TASK DIRECTIONS →
Please reproduce, character for character, the stretch of lines from the very first one through the line containing "355.1], [0, 0, 1]] dist [0.008558, -0.003017]". Leave the pictures out of your answer.

SOURCE INFORMATION →
□ □ □ □ □ □ □

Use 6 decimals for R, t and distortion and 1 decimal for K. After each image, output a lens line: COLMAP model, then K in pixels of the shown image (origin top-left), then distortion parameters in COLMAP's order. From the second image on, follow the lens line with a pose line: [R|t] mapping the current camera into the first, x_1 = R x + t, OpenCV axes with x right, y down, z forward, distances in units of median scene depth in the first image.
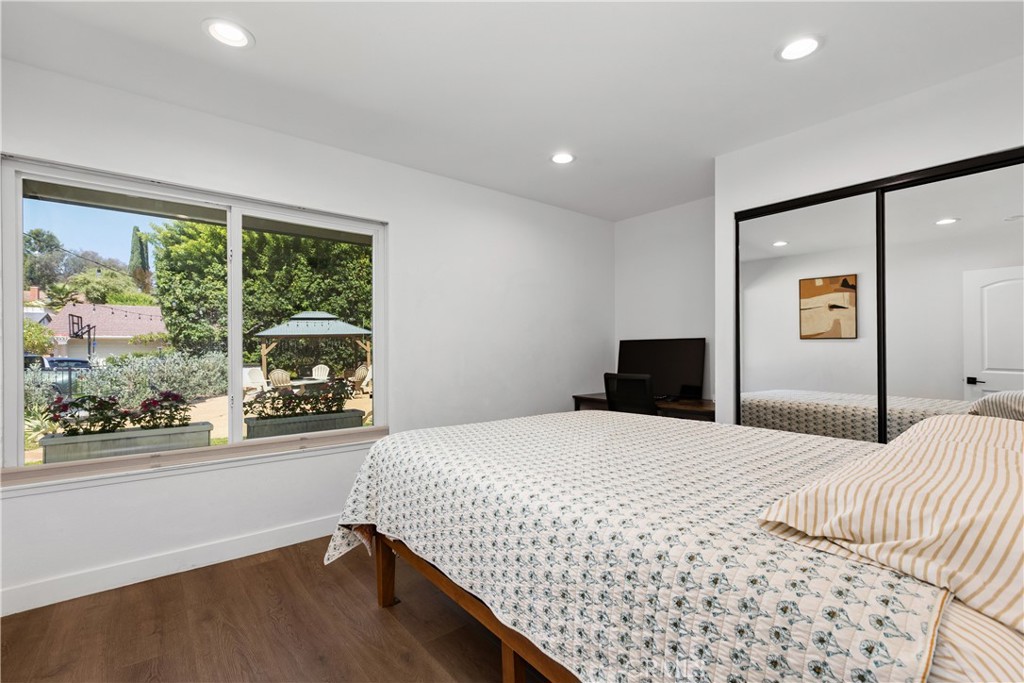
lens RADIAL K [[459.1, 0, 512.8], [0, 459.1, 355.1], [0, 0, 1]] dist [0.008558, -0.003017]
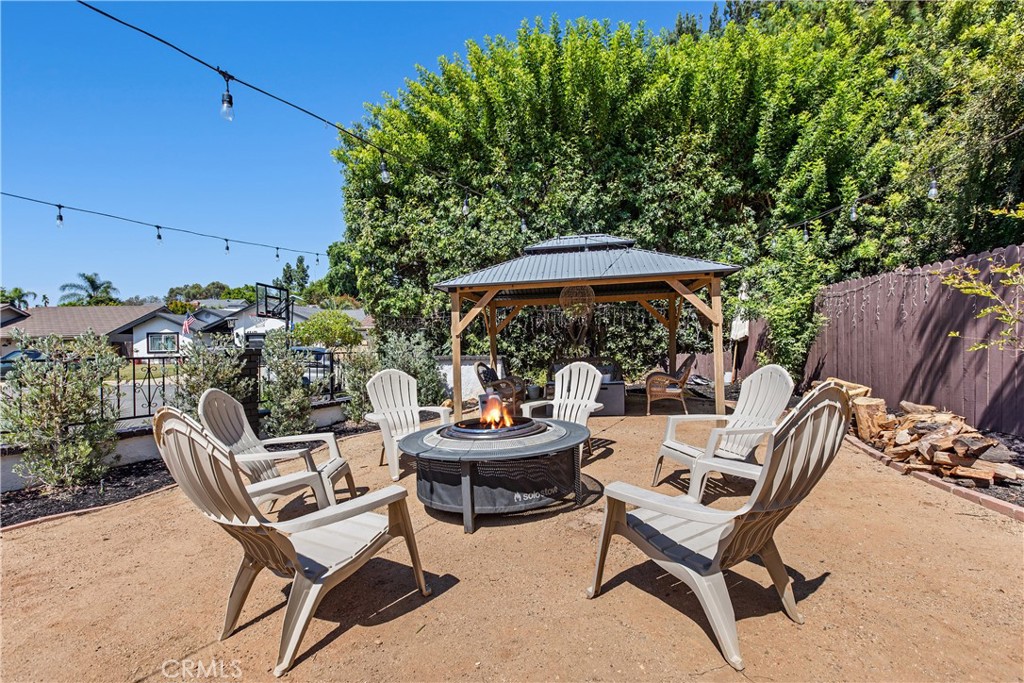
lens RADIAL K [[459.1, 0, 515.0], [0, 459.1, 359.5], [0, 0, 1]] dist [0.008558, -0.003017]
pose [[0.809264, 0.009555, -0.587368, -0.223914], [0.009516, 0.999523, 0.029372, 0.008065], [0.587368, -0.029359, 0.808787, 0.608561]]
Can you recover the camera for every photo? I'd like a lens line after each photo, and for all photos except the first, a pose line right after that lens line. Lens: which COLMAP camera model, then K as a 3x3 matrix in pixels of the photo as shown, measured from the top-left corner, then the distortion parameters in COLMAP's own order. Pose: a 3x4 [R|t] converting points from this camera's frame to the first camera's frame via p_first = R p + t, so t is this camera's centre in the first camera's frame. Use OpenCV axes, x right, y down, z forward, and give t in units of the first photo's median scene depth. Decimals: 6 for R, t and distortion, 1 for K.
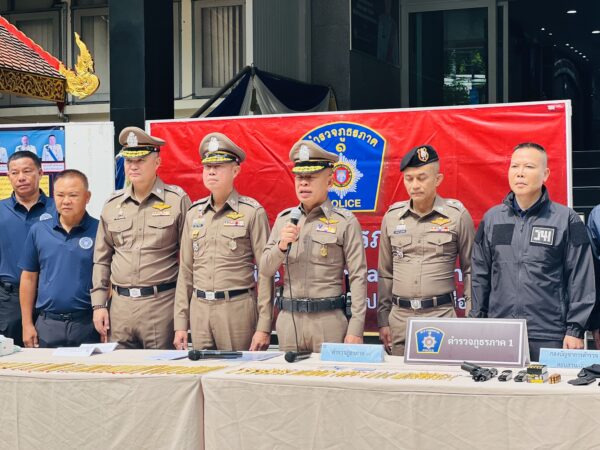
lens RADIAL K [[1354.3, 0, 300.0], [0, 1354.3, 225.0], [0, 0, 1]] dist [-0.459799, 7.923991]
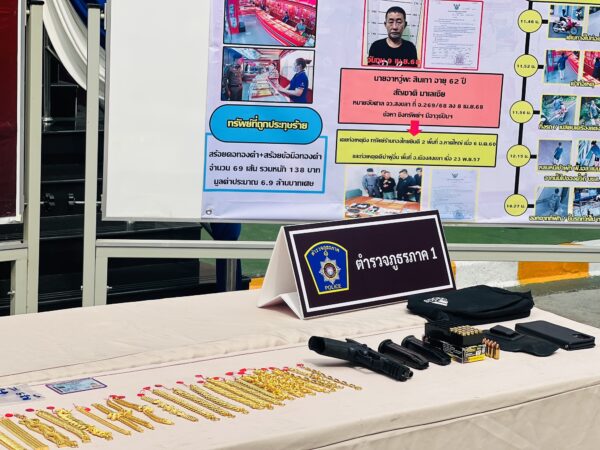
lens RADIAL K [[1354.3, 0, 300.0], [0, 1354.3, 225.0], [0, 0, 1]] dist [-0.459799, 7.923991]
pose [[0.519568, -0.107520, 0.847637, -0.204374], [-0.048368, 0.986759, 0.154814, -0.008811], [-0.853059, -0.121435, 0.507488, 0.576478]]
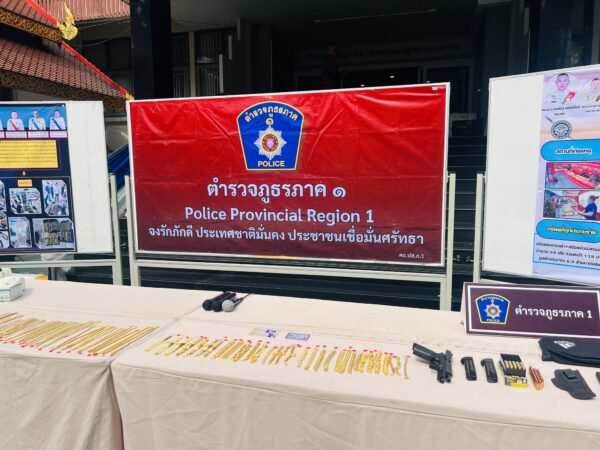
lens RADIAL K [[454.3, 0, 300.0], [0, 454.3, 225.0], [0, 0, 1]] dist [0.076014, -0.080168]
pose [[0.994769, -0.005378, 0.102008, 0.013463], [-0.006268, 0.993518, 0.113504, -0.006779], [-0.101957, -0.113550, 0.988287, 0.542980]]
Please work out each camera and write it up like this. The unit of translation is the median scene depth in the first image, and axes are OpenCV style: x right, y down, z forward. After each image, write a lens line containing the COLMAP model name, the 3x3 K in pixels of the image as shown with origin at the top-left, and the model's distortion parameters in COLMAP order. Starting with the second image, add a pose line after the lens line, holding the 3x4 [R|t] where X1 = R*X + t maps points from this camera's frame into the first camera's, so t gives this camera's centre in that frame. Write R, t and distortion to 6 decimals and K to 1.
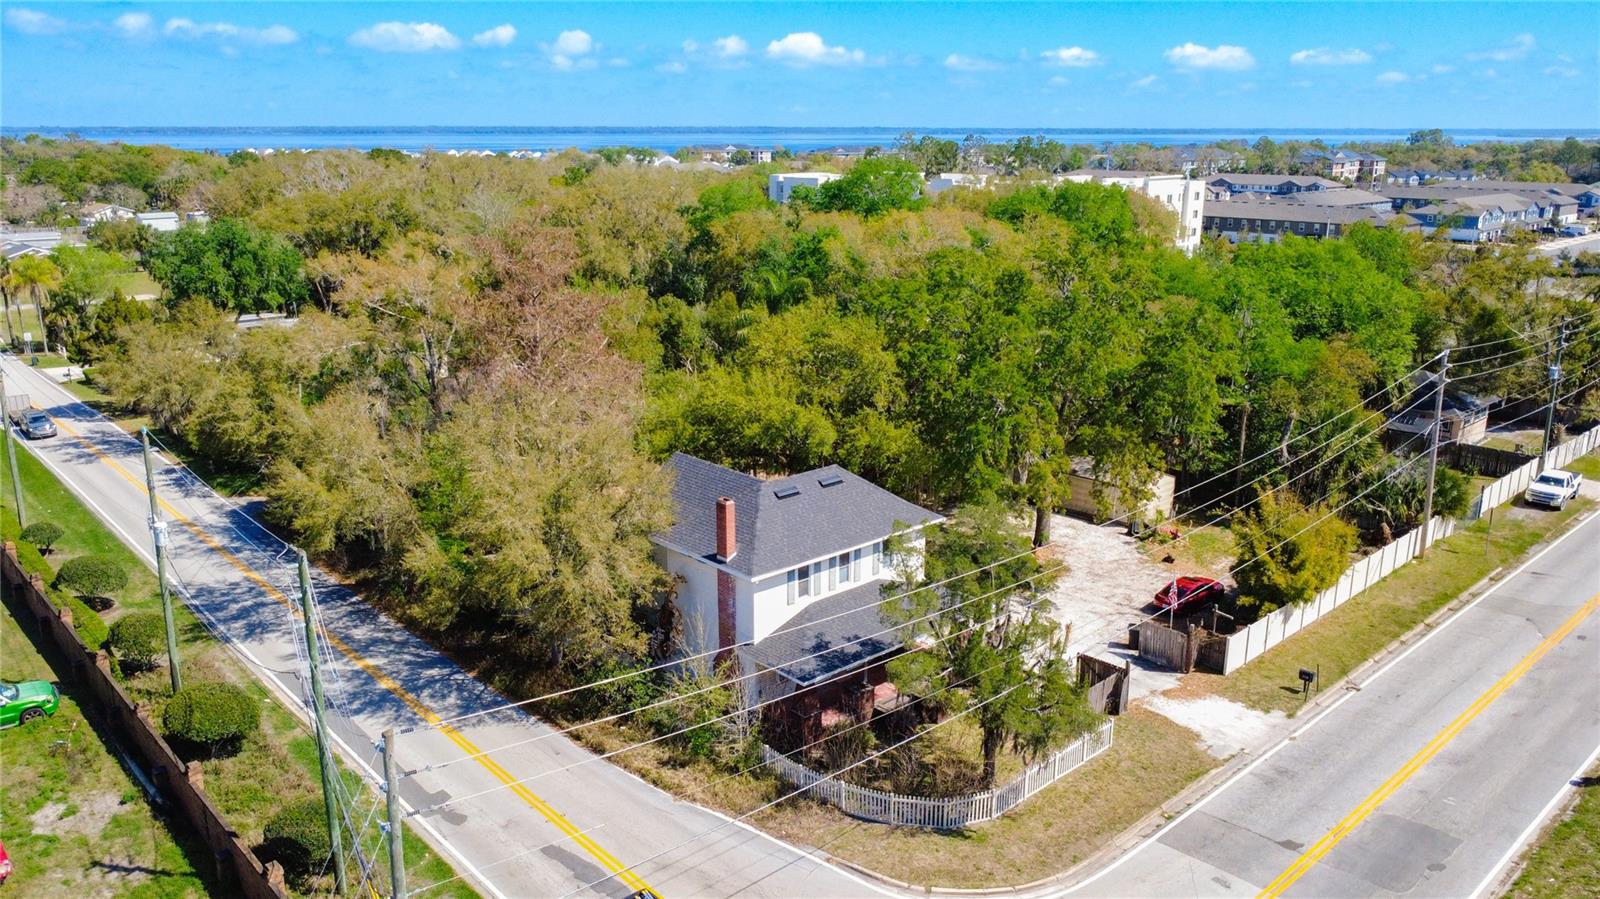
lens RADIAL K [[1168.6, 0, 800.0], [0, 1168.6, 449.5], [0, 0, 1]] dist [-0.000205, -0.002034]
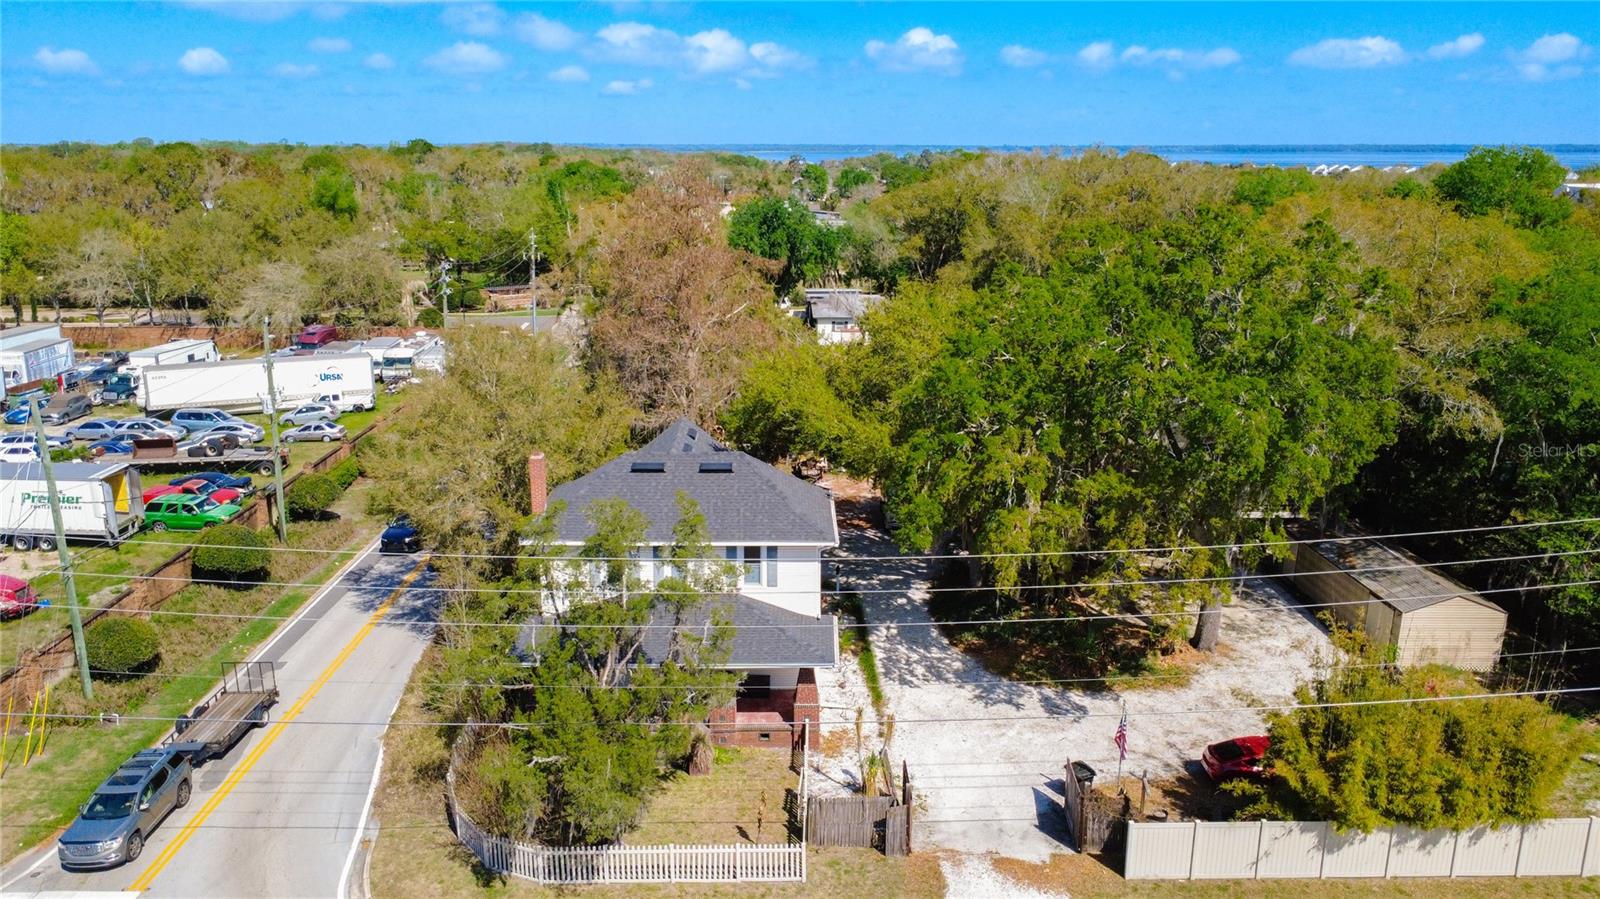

□ □ □ □ □ □ □

EXPECTED OUTPUT →
Use 6 decimals for R, t and distortion and 1 decimal for K. After each image, output a lens line: COLMAP model, then K in pixels of the shown image (origin top-left), then distortion parameters in COLMAP's order. From the second image on, follow the lens line with a pose line: [R|t] mapping the current camera into the first, x_1 = R x + t, OpenCV axes with x right, y down, z forward, distances in units of median scene depth in the first image.
lens RADIAL K [[459.1, 0, 512.8], [0, 459.1, 355.1], [0, 0, 1]] dist [0.008558, -0.003017]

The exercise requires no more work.